El eco del púlpito obispal en Moncloa: ¿Una señal del cielo o de la tierra?

La noticia corrió como pólvora, más rápida que el incienso en misa mayor: los obispos pedían elecciones anticipadas a Sánchez. La frase resonó con la contundencia de una campana de bronce: «La corrupción es la puerta de entrada al autoritarismo». Y en cada sacristía, en cada catequesis, en cada sobremesa de domingo, el comentario se multiplicó, dejando a muchos, con el ceño fruncido y a otros, con una sonrisa de victoria contenida.

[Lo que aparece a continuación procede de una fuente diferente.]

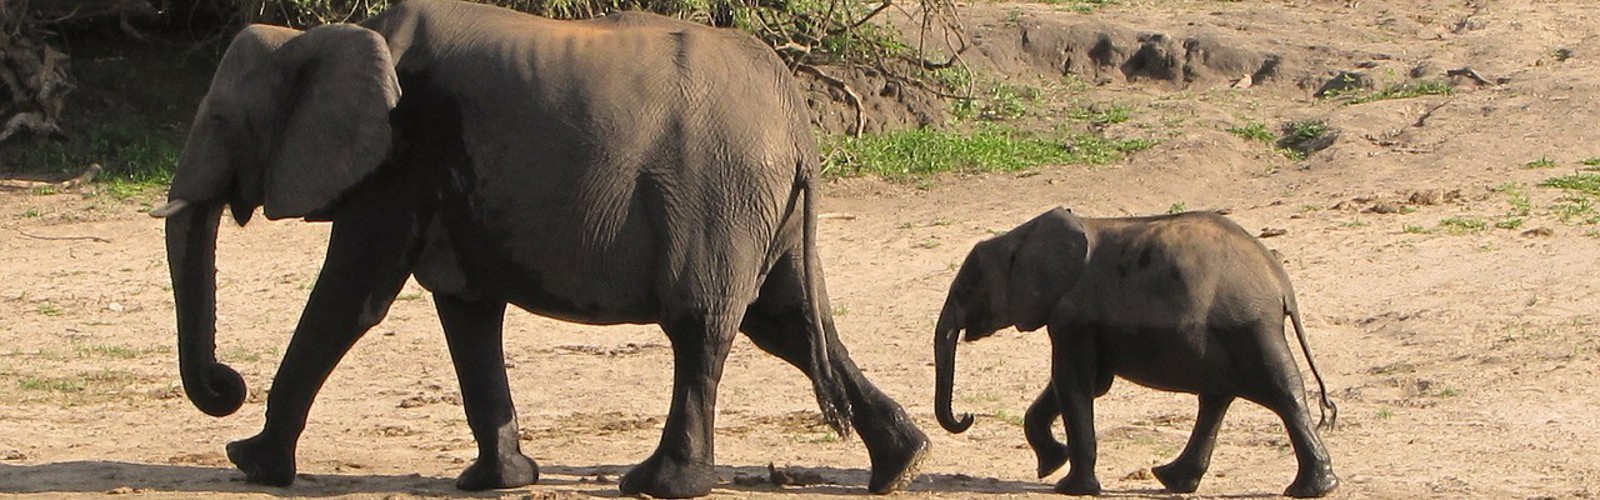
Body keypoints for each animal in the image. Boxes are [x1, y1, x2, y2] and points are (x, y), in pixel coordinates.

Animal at [149, 0, 928, 497]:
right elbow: (465, 311)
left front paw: (251, 465)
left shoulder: (401, 157)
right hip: (761, 206)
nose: (226, 384)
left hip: (720, 195)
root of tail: (797, 119)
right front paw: (494, 483)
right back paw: (902, 466)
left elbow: (351, 296)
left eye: (218, 121)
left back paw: (659, 486)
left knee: (702, 327)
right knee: (787, 321)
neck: (320, 38)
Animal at [932, 207, 1338, 497]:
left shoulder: (1073, 317)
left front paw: (1070, 488)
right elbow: (1085, 384)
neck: (1019, 238)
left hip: (1248, 327)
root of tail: (1282, 283)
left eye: (967, 289)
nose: (967, 415)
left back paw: (1311, 490)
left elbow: (1072, 383)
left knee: (1282, 392)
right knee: (1217, 398)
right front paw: (1051, 466)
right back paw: (1172, 480)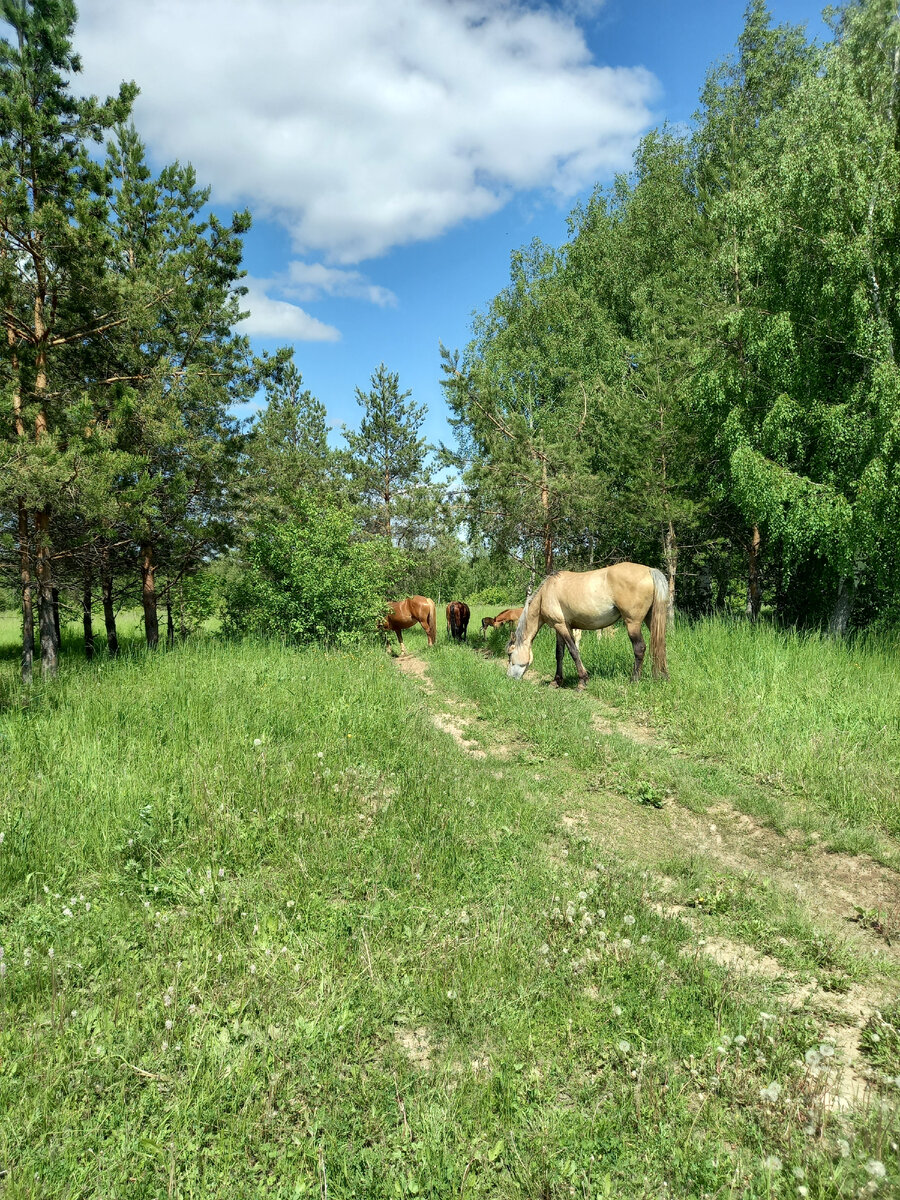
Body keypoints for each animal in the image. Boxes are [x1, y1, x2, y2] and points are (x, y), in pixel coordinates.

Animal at [508, 566, 672, 691]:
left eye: (509, 654)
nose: (509, 677)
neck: (546, 593)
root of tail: (649, 570)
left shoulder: (562, 626)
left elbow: (574, 651)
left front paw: (582, 681)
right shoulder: (559, 627)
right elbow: (559, 654)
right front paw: (556, 681)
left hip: (633, 623)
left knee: (640, 648)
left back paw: (634, 680)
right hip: (651, 620)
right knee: (660, 645)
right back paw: (663, 676)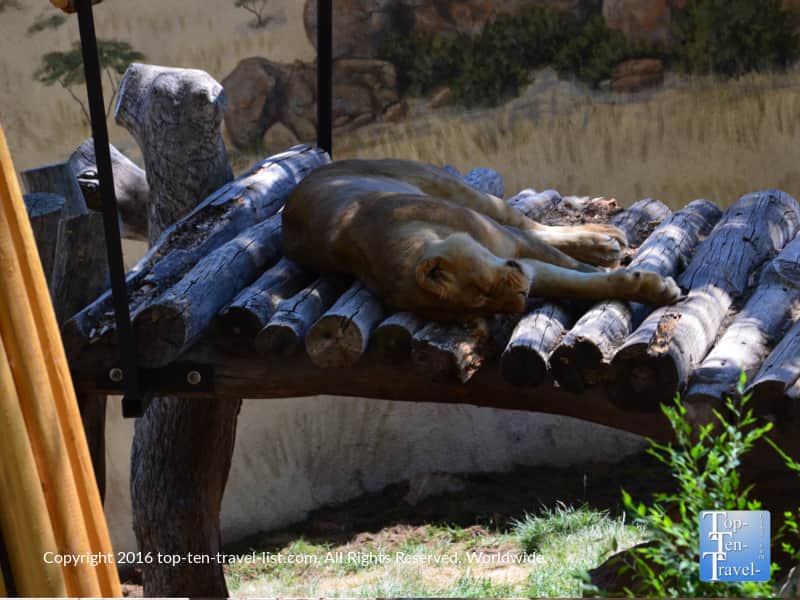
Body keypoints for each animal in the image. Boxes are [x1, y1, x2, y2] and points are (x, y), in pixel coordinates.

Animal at [282, 159, 681, 321]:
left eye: (483, 289)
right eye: (484, 306)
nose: (521, 297)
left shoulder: (513, 247)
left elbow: (575, 268)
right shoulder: (526, 266)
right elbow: (581, 283)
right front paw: (652, 288)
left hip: (461, 192)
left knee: (531, 223)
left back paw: (605, 241)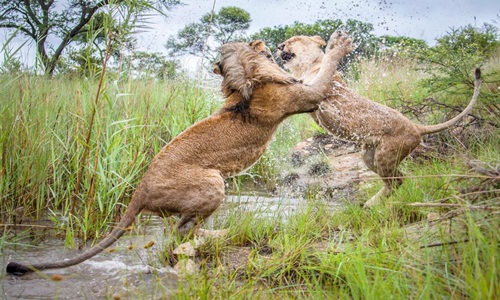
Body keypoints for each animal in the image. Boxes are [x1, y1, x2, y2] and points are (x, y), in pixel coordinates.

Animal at [5, 31, 354, 276]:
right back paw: (214, 237)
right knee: (179, 233)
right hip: (212, 180)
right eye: (261, 48)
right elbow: (323, 74)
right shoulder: (305, 95)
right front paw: (338, 45)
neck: (248, 79)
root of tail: (139, 191)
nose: (273, 46)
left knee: (182, 231)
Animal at [278, 34, 480, 206]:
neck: (305, 67)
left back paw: (371, 204)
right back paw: (370, 204)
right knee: (397, 179)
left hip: (385, 155)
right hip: (369, 156)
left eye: (293, 40)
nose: (279, 46)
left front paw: (336, 46)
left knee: (397, 180)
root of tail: (416, 126)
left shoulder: (318, 90)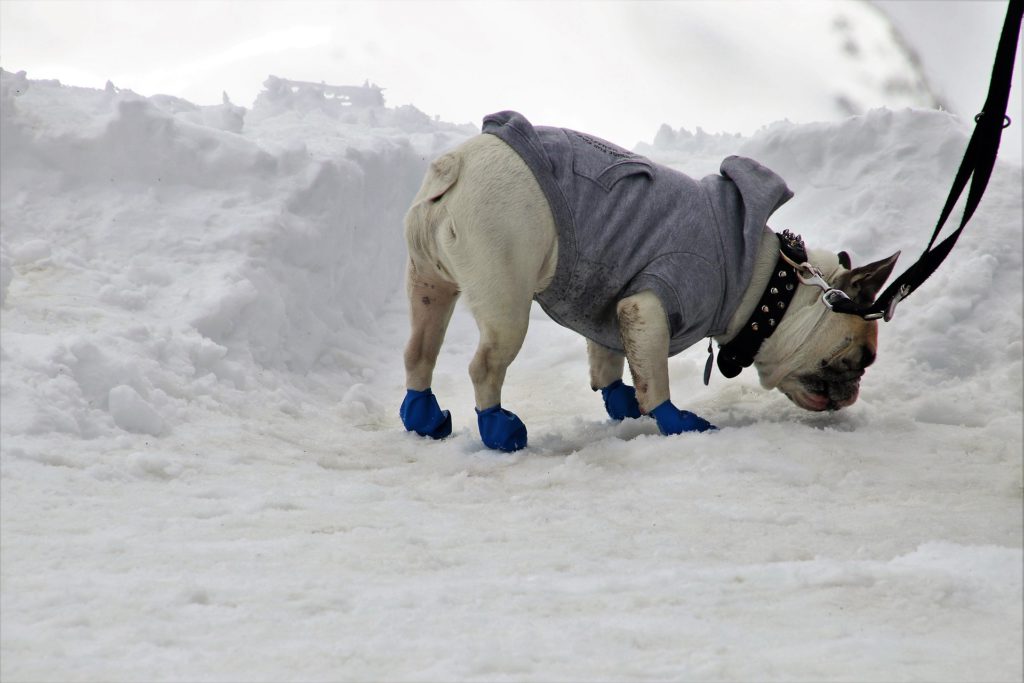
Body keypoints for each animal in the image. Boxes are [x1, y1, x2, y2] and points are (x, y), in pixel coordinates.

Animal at [399, 112, 897, 450]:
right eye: (860, 360)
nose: (852, 394)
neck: (770, 286)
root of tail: (456, 164)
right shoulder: (650, 305)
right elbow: (655, 374)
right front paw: (674, 420)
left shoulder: (609, 302)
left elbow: (609, 361)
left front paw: (622, 404)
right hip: (506, 300)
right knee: (484, 365)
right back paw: (498, 429)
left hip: (429, 284)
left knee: (419, 350)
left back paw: (423, 417)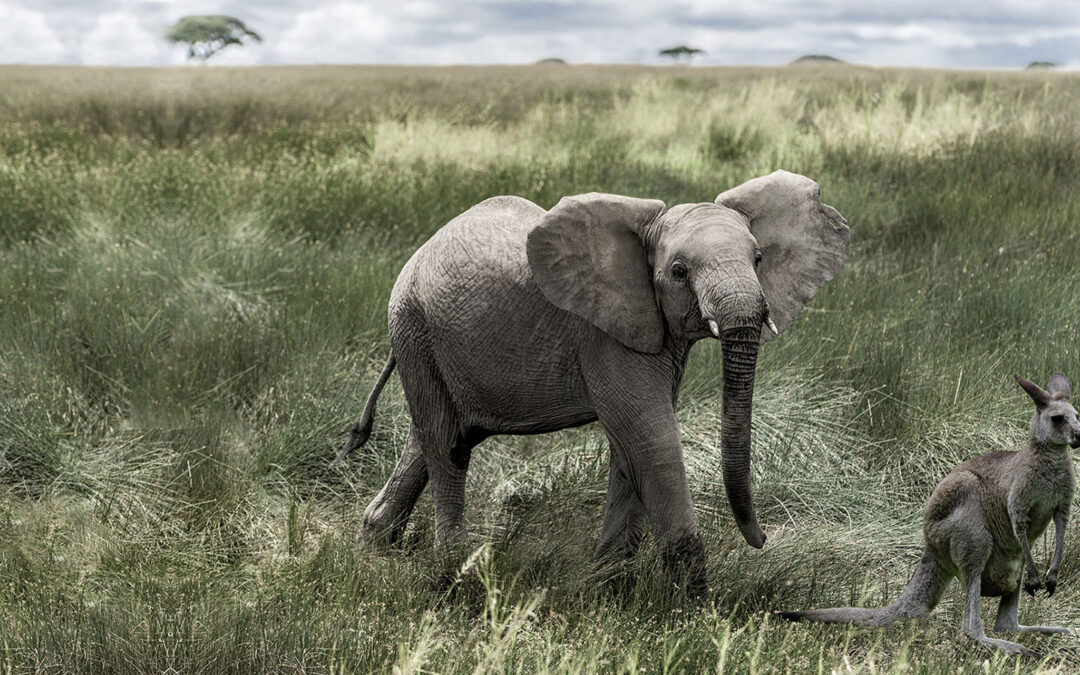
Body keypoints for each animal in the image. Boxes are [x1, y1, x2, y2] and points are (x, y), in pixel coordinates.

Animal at [336, 170, 851, 591]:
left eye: (759, 258)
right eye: (679, 272)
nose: (761, 539)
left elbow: (630, 447)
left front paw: (607, 583)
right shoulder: (603, 334)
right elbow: (650, 437)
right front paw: (690, 605)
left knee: (437, 437)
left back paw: (374, 547)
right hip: (413, 326)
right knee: (447, 445)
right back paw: (453, 569)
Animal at [786, 371, 1080, 656]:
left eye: (1077, 415)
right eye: (1057, 419)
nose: (1079, 436)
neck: (1050, 456)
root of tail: (931, 547)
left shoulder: (1063, 503)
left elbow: (1062, 527)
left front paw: (1051, 576)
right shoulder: (1017, 497)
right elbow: (1019, 521)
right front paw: (1038, 577)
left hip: (1010, 560)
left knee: (1006, 622)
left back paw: (1058, 631)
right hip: (969, 524)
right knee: (970, 624)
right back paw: (1008, 645)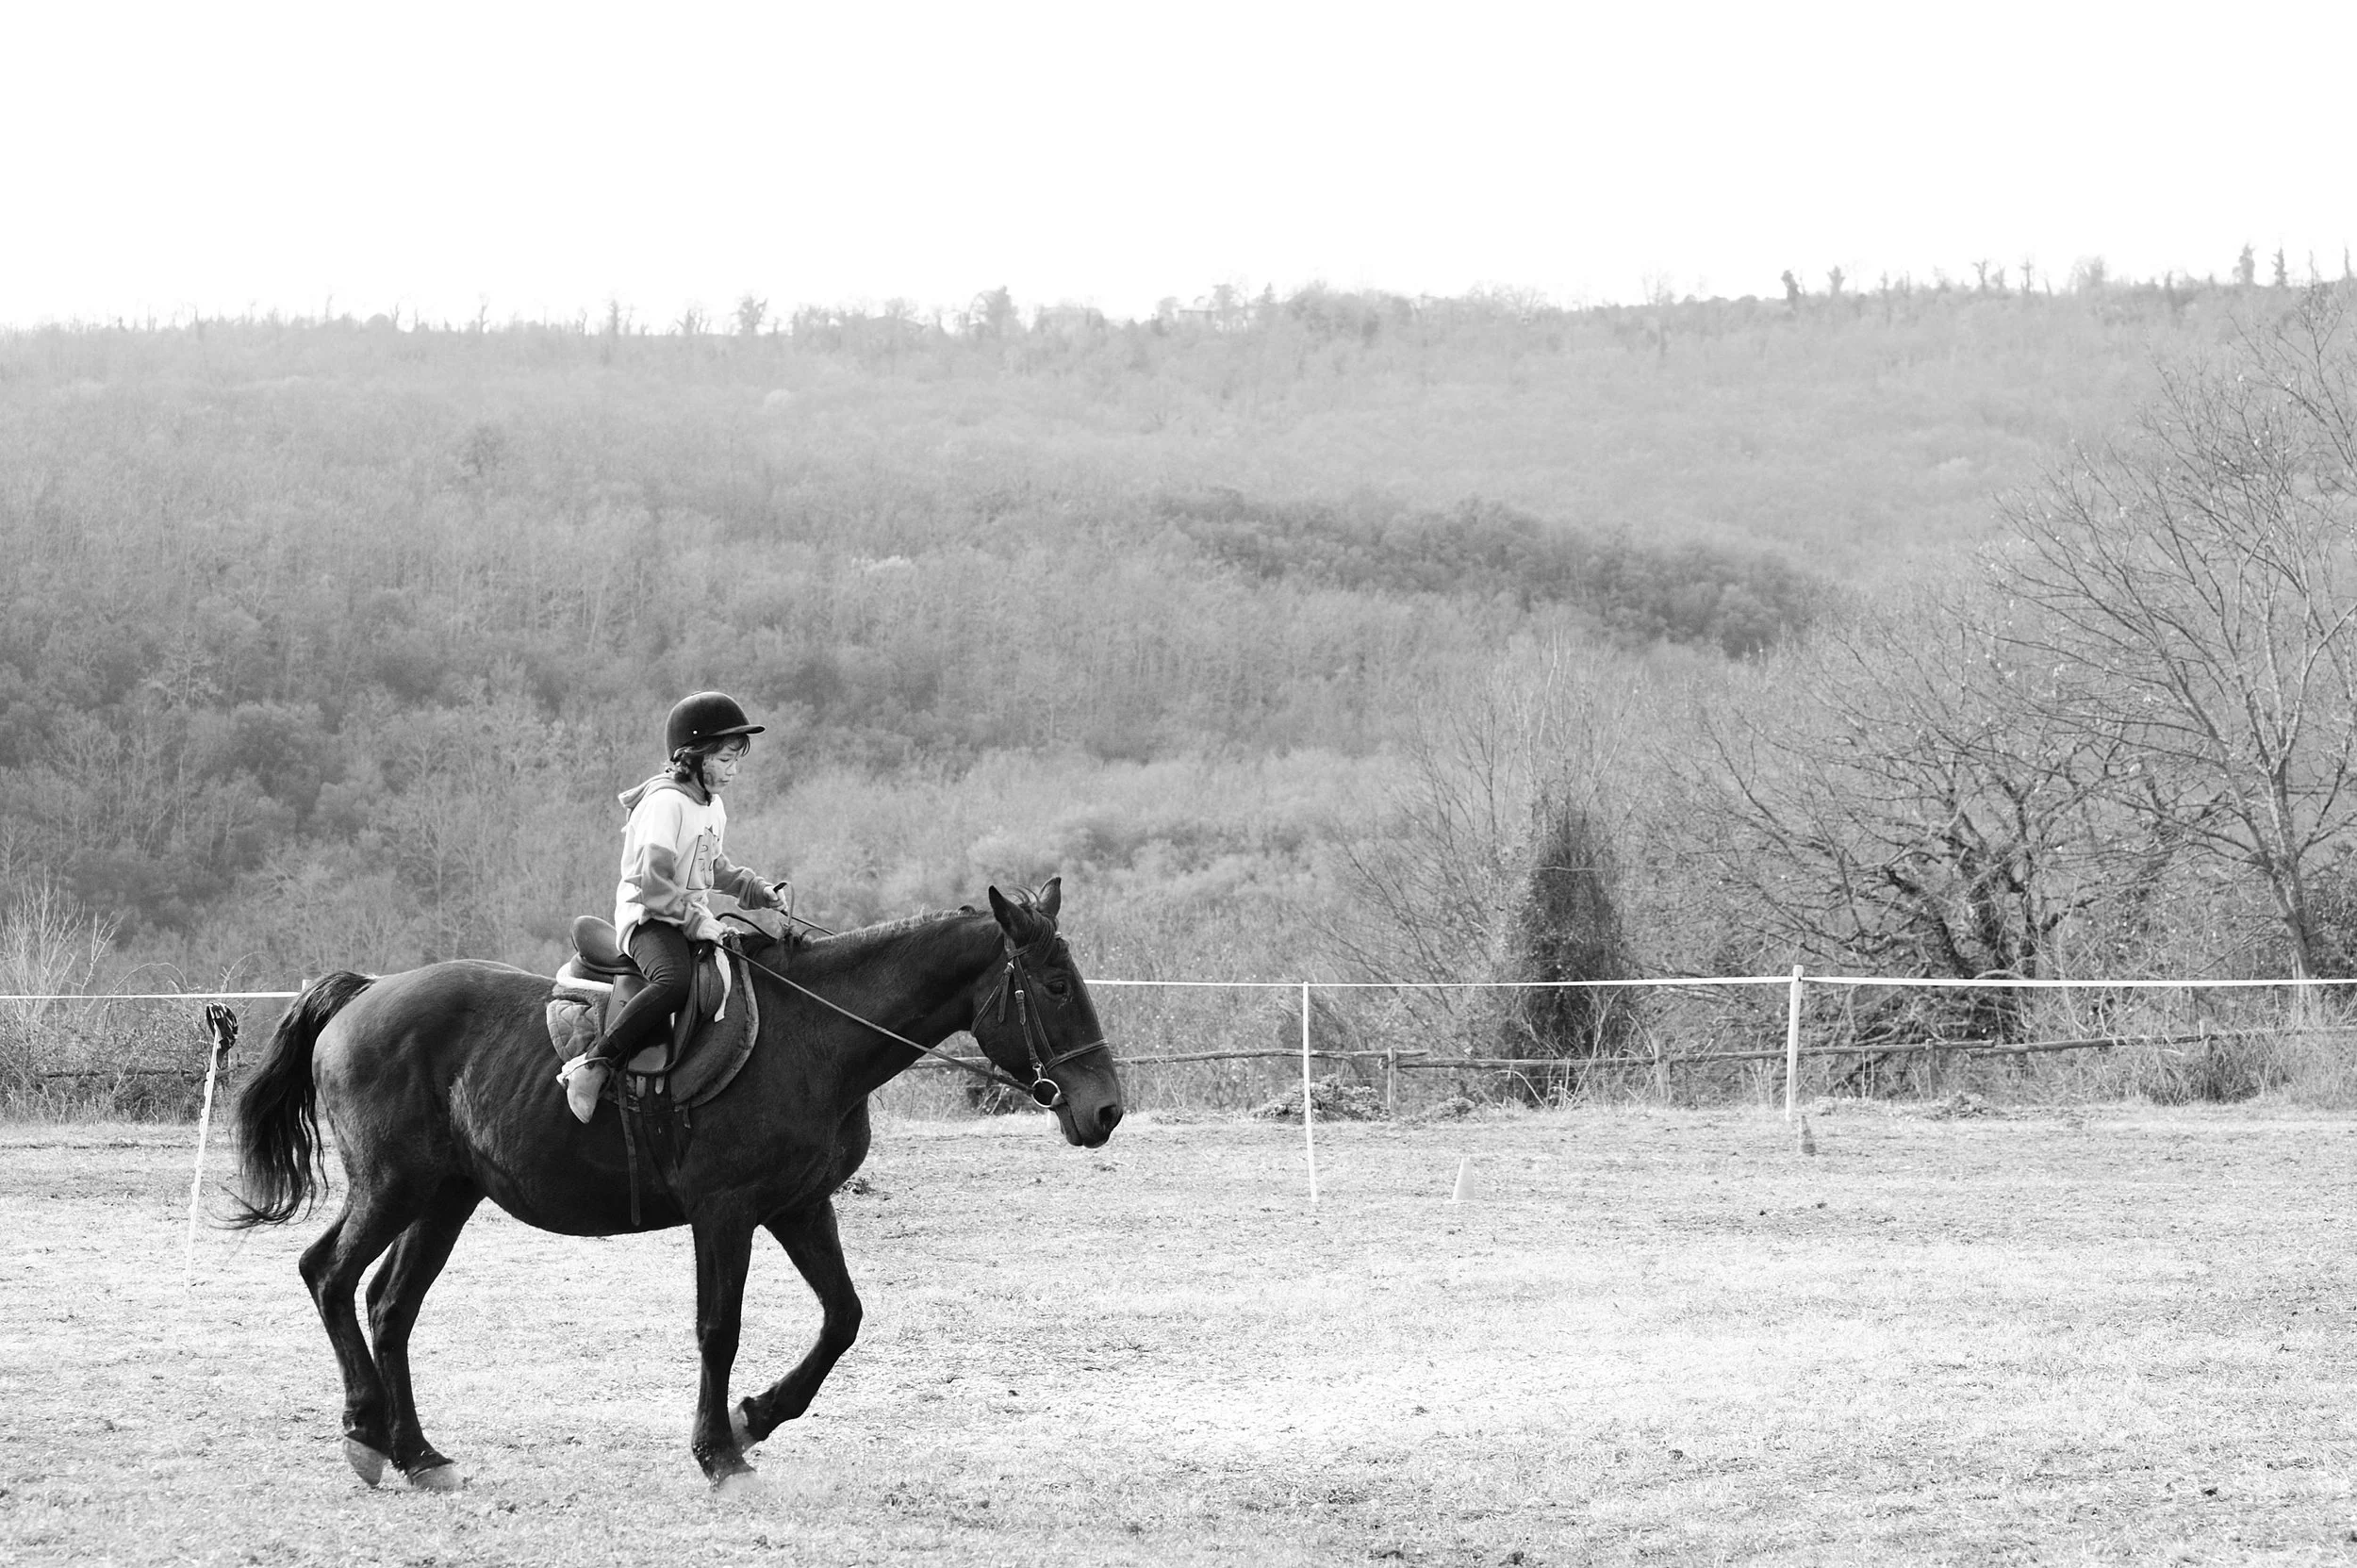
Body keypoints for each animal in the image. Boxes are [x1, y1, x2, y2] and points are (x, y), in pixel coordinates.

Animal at [229, 877, 1122, 1487]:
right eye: (1053, 985)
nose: (1105, 1109)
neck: (813, 1034)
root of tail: (365, 993)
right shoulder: (723, 1212)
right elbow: (718, 1328)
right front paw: (718, 1451)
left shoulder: (799, 1206)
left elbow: (843, 1317)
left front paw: (756, 1416)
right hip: (391, 1187)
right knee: (328, 1275)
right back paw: (364, 1431)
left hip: (443, 1198)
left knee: (390, 1306)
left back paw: (417, 1453)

Don Genaro, que llevaba más de sesenta años escuchando sermones desde el mismo banco de madera, sintió un escalofrío. Él, que había vivido la España en blanco y negro de los privilegios bajo Palio y las homilías con sabor a Boletín Oficial del Estado, y corrupción a gran escala, creía que esos tiempos estaban ya enterrados, cubiertos por el hormigón de la Transición. Pero ahí estaban, de nuevo, los pastores alzando la voz no solo para recordar los Diez Mandamientos, sino para dictar los plazos electorales.

«¿Será que el cielo está preocupado por la Moncloa?», murmuró a su esposa, D. Genaro, que asentía con la cabeza mientras pelaba patatas. Siempre había creído que la fe era un asunto del alma, un refugio para los desamparados, no un caladero de votos para una u otra sigla. Recordó con una punzada el eco de la voz de Rafael Louzán en el púlpito de Bamio, Villagarcía, allá por el 2015, prometiendo el arreglo del cementerio en plena campaña. Entonces ya le chirrió, pero esto… esto de los obispos, es a gran escala.

La frase episcopal, «La corrupción es la puerta de entrada al autoritarismo», se le antojaba irónica a D. Genaro, obispos, clero secular, no regular, manejaban la fe bajo la bota del franquismo más ultra, permitiendo que quien segaba vidas entrase bajo Palio en las catedrales, privilegio reservado al Señor. La petición de los obispos me recordaron los ecos de tiempos donde ciertas cúpulas eclesiásticas no eran precisamente ajenas a la cercanía con el totalitarismo y la corrupción. «Ay, si el autoritarismo hablara», pensó don Genaro, «seguro que tendría acento castizo y llevaría sotana de seda».